# Exercise requirements
The answer should be one number only, namely how many lines of the records hold the word "down".

------ Data in this exercise ------

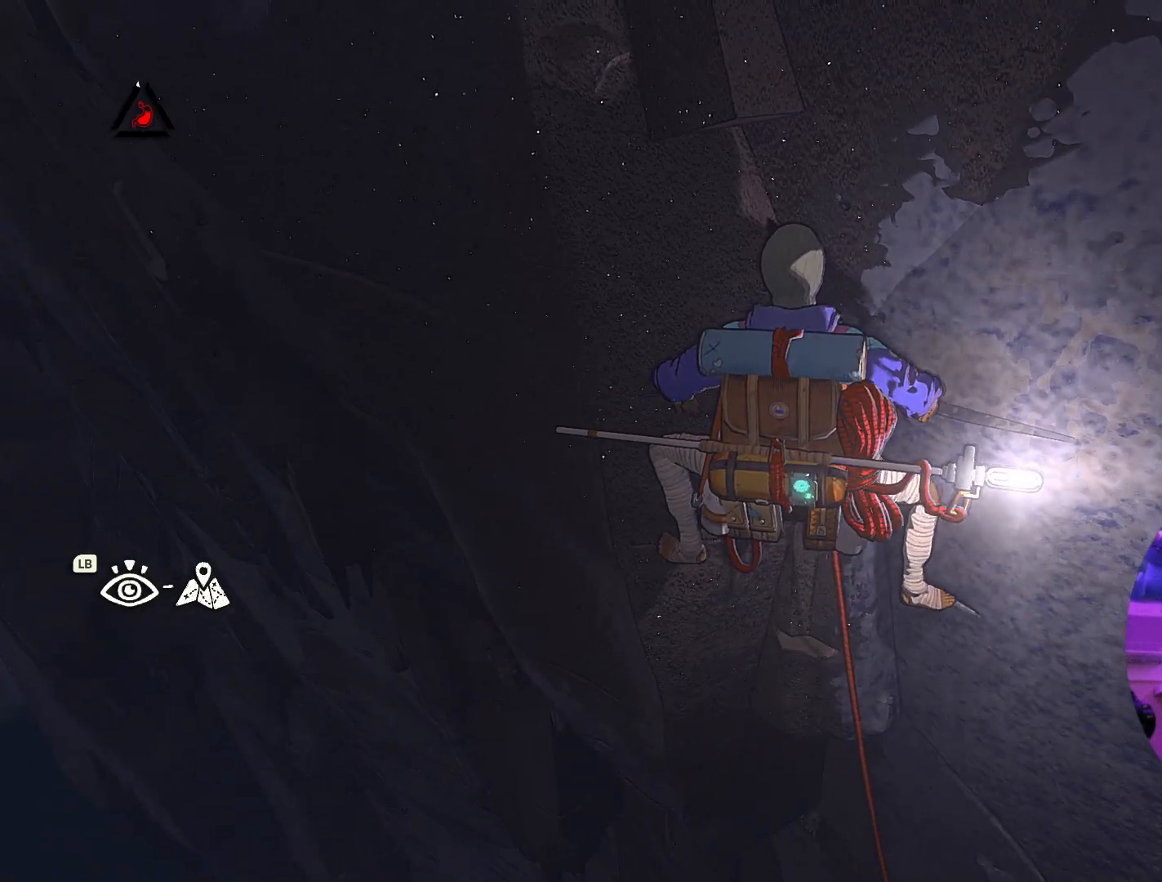
{"buttons": [], "left_stick": "center", "right_stick": "down-left", "events": [[250, "right_stick", "center"], [483, "right_stick", "down-left"]]}
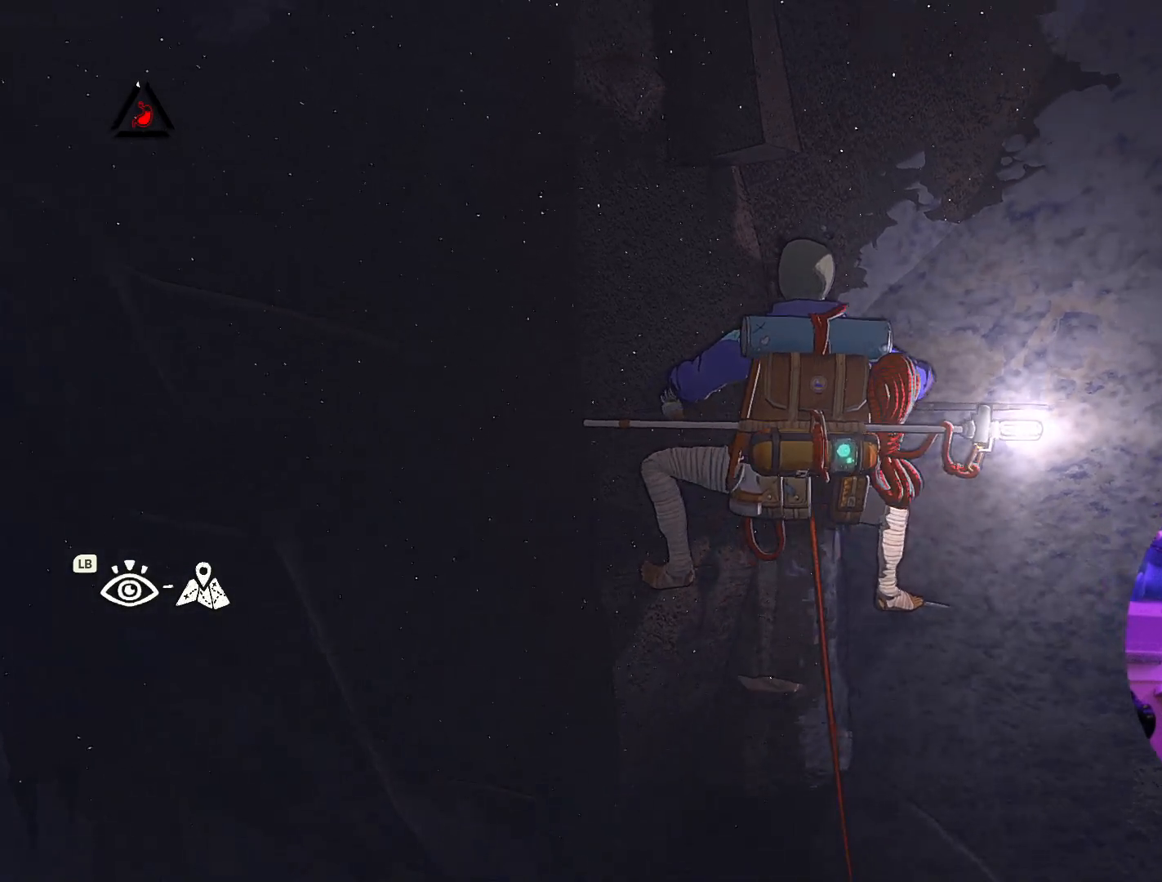
{"buttons": ["R1", "R2"], "left_stick": "center", "right_stick": "center", "events": [[217, "right_stick", "center"], [433, "R1", "down"], [433, "R2", "down"]]}
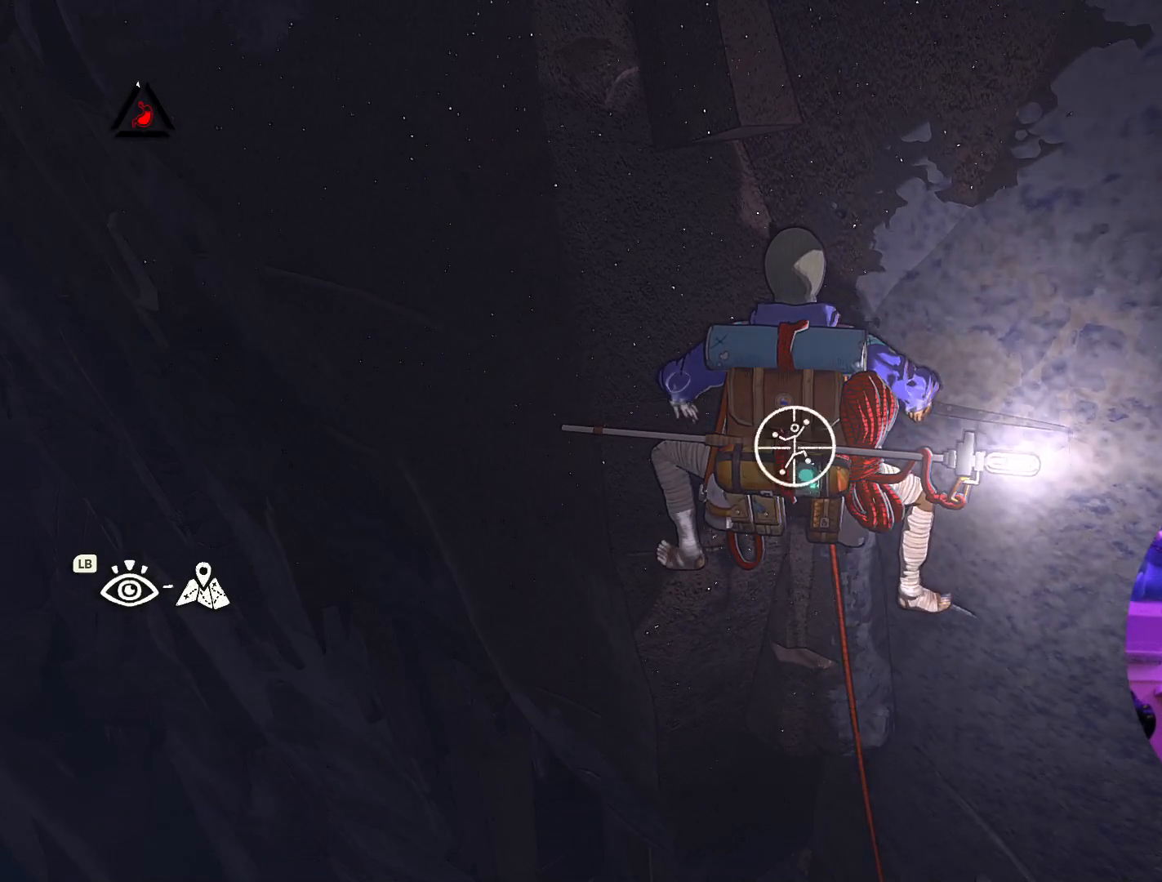
{"buttons": [], "left_stick": "up", "right_stick": "center"}
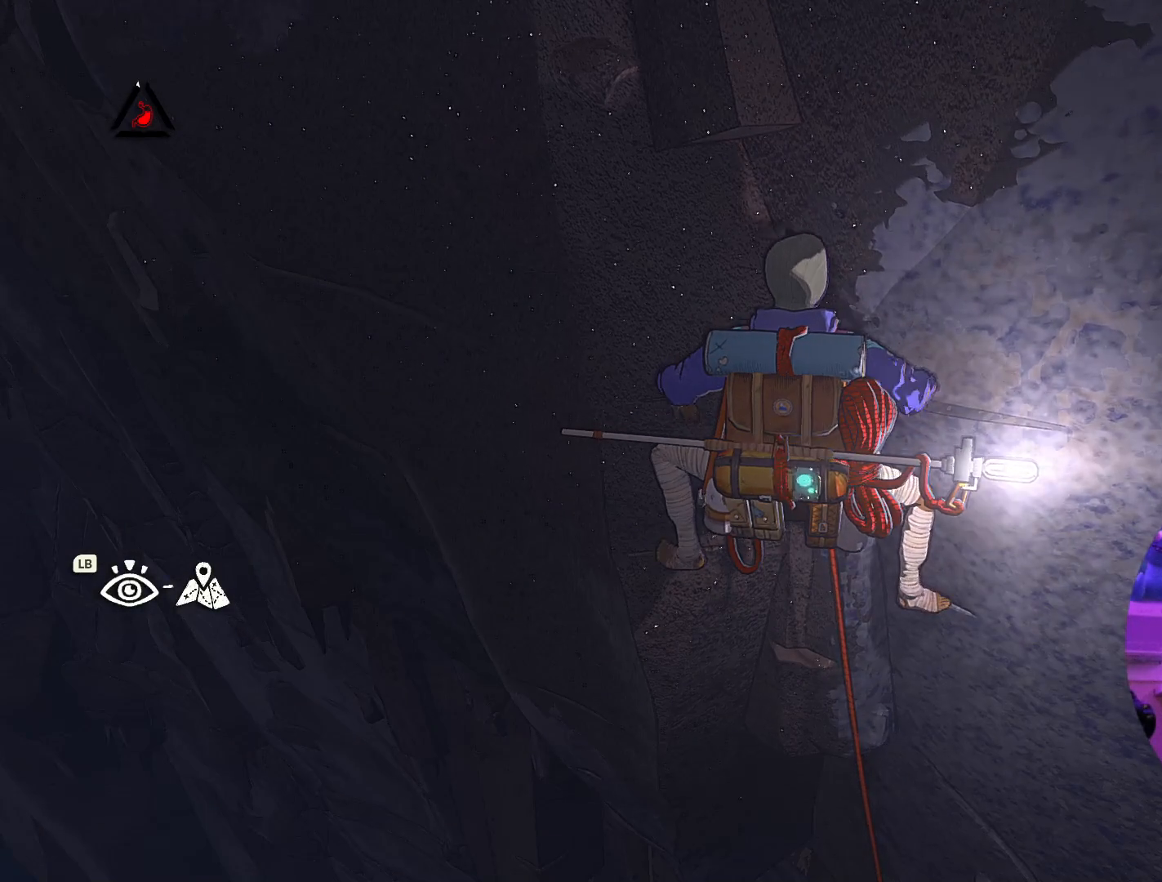
{"buttons": [], "left_stick": "center", "right_stick": "center", "events": [[83, "left_stick", "up-left"], [300, "left_stick", "up"], [450, "left_stick", "center"]]}
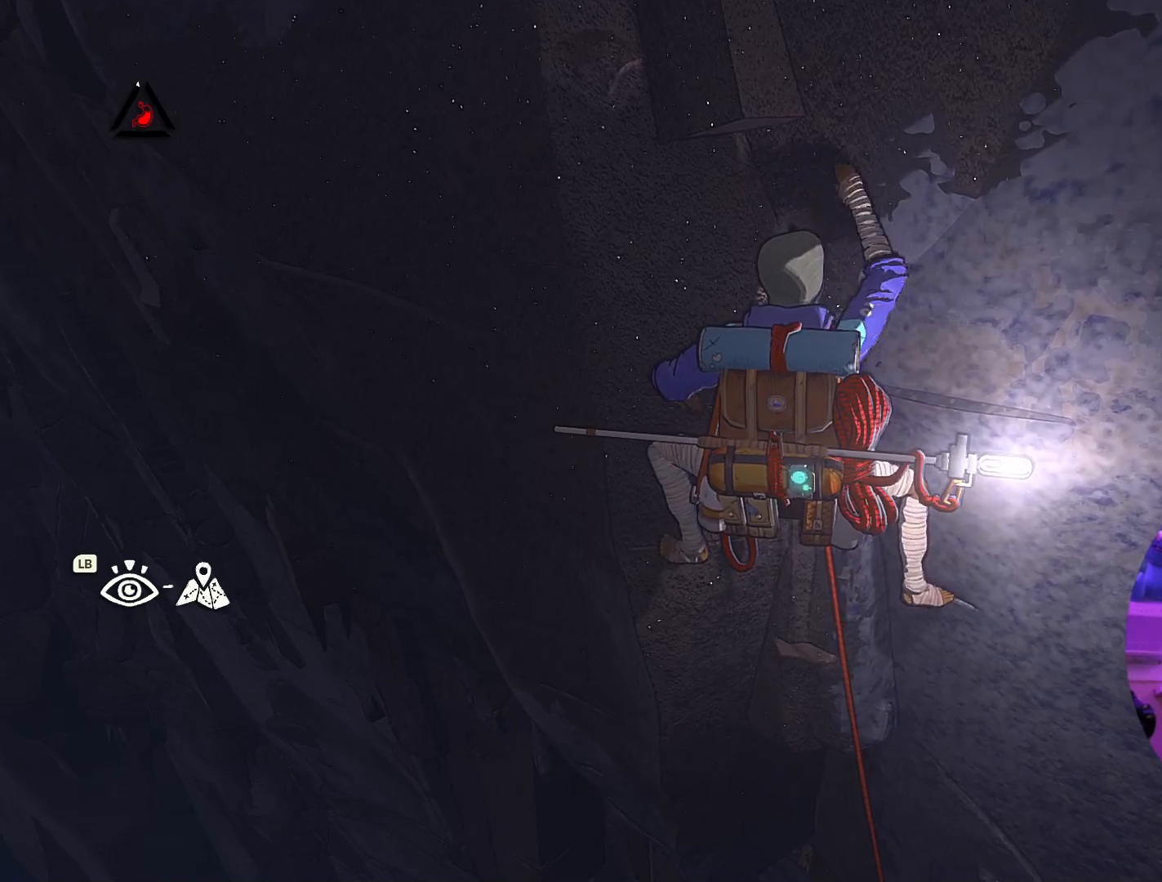
{"buttons": [], "left_stick": "center", "right_stick": "center", "events": [[117, "left_stick", "down-left"], [217, "left_stick", "down"], [383, "left_stick", "center"]]}
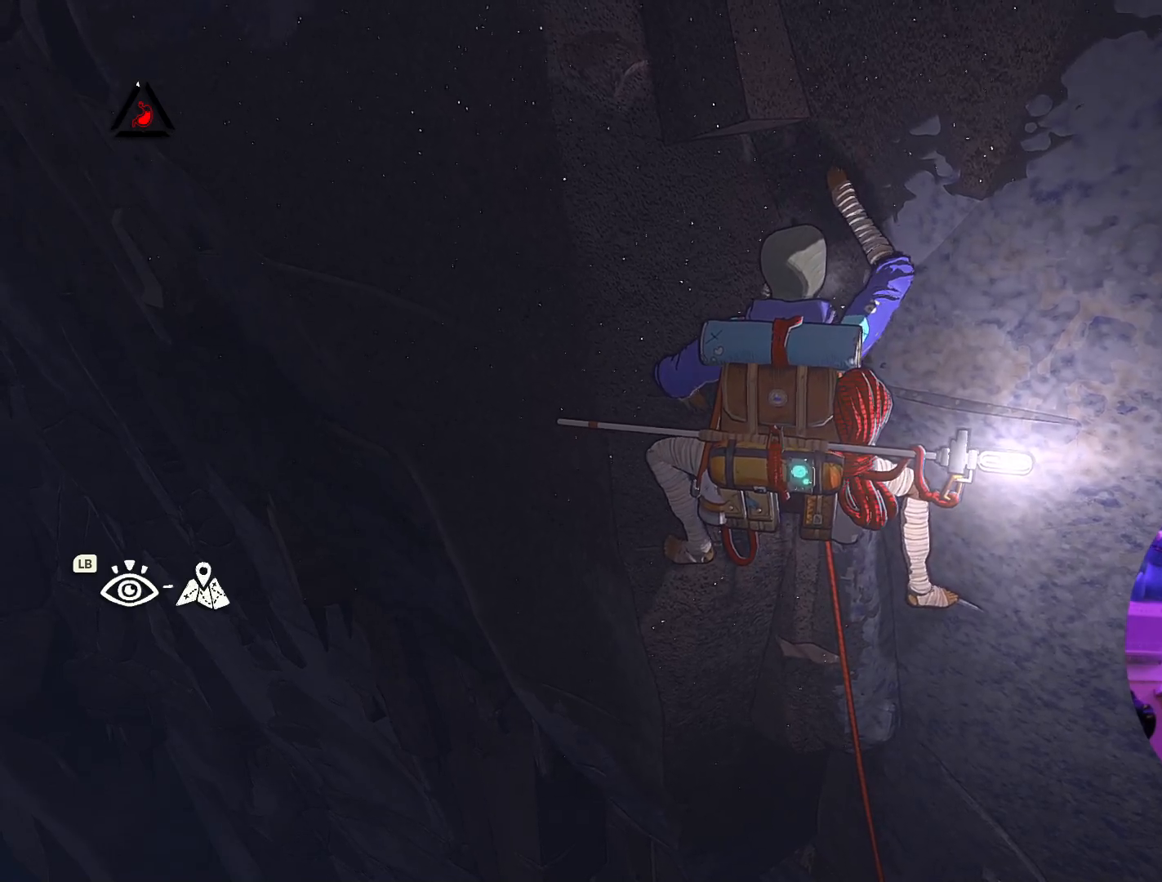
{"buttons": ["R1", "R2"], "left_stick": "center", "right_stick": "center", "events": [[250, "R1", "down"], [250, "R2", "down"]]}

------

# Reply to the task
4